For example, here’s a situation with which we are all familiar: you are entering a parking garage and you can’t hear what the security guard says because the noise from the vehicle behind you is very loud. The background noise is very present, and it interferes with your ability to speak to and hear the security guard, and the guard’s ability to hear you. What security risks are not being identified when you can only see someone, but you cannot hear them?

AN AUDIO SCORECARD

And therein lies the challenge: background noise that cannot be overcome and sub-par audio quality, and many security teams may just accept it. Many security teams may believe that their solution is the best that is available, and no other solution can perform better. But it doesn’t have to be that way. What if unwanted noise could be suppressed; wouldn’t that make it a lot easier?

Wouldn’t that also mean you are getting the value and ROI from your security investment and that you are mitigating risks, which is what your security technology is supposed to help you to do?

There are solutions that are intelligible in even the most challenging circumstances that enable security teams to deliver clear instructions with intelligible voice and audio whenever the need arises.
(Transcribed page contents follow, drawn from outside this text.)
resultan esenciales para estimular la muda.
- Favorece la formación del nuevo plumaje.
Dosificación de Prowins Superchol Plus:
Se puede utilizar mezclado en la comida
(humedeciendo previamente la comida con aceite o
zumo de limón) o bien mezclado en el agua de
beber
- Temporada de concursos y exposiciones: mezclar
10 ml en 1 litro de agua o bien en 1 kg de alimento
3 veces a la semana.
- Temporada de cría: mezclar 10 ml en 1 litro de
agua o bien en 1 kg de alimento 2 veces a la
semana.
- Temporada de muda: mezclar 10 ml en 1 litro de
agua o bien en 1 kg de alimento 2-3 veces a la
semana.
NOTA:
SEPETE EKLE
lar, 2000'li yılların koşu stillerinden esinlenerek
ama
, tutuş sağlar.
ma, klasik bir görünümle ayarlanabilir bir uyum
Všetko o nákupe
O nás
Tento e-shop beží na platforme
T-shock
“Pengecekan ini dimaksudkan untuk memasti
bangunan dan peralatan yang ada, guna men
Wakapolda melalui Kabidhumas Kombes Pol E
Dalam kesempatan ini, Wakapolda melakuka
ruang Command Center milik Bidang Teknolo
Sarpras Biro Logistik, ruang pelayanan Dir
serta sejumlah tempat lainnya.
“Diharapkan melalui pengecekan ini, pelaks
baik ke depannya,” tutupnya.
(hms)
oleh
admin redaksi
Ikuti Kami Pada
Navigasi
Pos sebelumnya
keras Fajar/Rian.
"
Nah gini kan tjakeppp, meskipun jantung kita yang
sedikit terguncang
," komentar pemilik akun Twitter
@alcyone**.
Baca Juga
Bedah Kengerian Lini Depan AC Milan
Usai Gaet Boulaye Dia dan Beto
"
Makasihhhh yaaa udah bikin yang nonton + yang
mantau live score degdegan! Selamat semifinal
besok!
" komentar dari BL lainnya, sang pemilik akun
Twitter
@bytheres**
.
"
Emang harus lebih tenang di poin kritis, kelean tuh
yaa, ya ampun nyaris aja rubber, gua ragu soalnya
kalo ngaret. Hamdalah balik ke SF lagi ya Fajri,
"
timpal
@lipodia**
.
These solutions make it easy to hear and understand, through technology that listens and detects the background noise and filters it out. This feature vastly improves the quality of assistance provided by security guards and control rooms.

Does your current intercom solution have what it takes to provide clear, intelligible audio? We suggest that you measure it by using an Intelligibility Scorecard that we have found being used by the most knowledgeable thought leaders in audio. Try using it to help you evaluate your critical communication solutions.

When looking at how your intercom solution performs (or does not), make sure that the solution employs:

Acoustic echo cancellation. Prevents feedback and enables clear and hands-free communication, even at high volumes (95dB).

Automatic gain control. A voice that is too loud or too weak (too close or too far) will be leveled out to an undistorted and clear signal.

Anechoic speaker design. Prevent distortion from “standing waves,” which is the combination of two waves that are moving in opposite directions. Standing waves are formed when a wave bounces back and forth in a situation that produces constructive interference.

A rigid stable frame. Microphone damping to isolate microphones from vibrations at loud volumes.

Acoustically transparent poke screen. A feature that makes the speaker vandal resistant while maintaining the quality of the audio.

THE SUM OF THE PARTS

Yet, it’s also important to move beyond considering those elements as “features.” Think of them as the holistic criteria for evaluating your audio and voice solutions to meet your risk mitigation needs.

Together, it is literally the difference between bad audio and good audio. Those features that remove the noise surrounding the intercom means that inside the station, the microphone signal is automatically being measured and is calculating the noise components in that signal. That process effectively removes noise components, leaving a clean speech signal even if the original speech level is below the level of the surrounding noise. The result is a clear Open Duplex conversation, even with a passing train in the background or talking from inside a car while stuck in front of a barrier.

Another major advantage of audio systems, whether they are called access control points at the perimeter, IP Audio, elevator systems, telecommunications solutions or intercom, is when physical and cybersecurity by design is employed in the product design and manufacturing process. You move from a featurebased strategy to a critical solution-based approach.

We have interviewed many security managers who deployed based on price and features and have not focused on intelligent risk-based audio design. It’s time to change that thinking.